- [What to produce]
Repeat these records exactly, pictures excluded.

- [Task inputs]
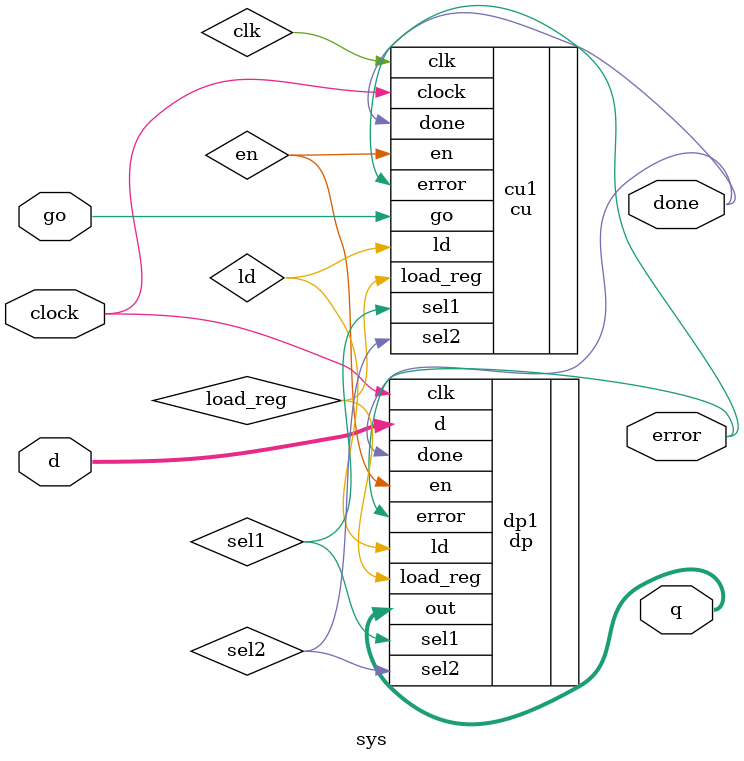
<source format=v>
`timescale 1ns / 1ps


module sys(
        input go,
        input [3:0] d,
        input clock,
        output error,
        output done,
        output [31:0] q
    );
    
    wire clk;
    wire ld;
    wire en;
    wire sel1;
    wire sel2;
    wire load_reg;
    
    dp dp1 (
    .clk        (clock),
    .ld         (ld),
    .en         (en),
    .sel1       (sel1),
    .sel2       (sel2),
    .load_reg   (load_reg),
    .d          (d),
    .error      (error),
    .done       (done),
    .out        (q)
    );
    
    cu cu1 (
    .go         (go),
    .error      (error),
    .done       (done),
    .clock      (clock),
    .ld         (ld),
    .clk        (clk),
    .en         (en),
    .load_reg   (load_reg),
    .sel1       (sel1),
    .sel2       (sel2)
    );
    
endmodule

</source>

- [Solution]
<source format=v>
`timescale 1ns / 1ps


module sys(
        input go,
        input [3:0] d,
        input clock,
        output error,
        output done,
        output [31:0] q
    );
    
    wire clk;
    wire ld;
    wire en;
    wire sel1;
    wire sel2;
    wire load_reg;
    
    dp dp1 (
    .clk        (clock),
    .ld         (ld),
    .en         (en),
    .sel1       (sel1),
    .sel2       (sel2),
    .load_reg   (load_reg),
    .d          (d),
    .error      (error),
    .done       (done),
    .out        (q)
    );
    
    cu cu1 (
    .go         (go),
    .error      (error),
    .done       (done),
    .clock      (clock),
    .ld         (ld),
    .clk        (clk),
    .en         (en),
    .load_reg   (load_reg),
    .sel1       (sel1),
    .sel2       (sel2)
    );
    
endmodule

</source>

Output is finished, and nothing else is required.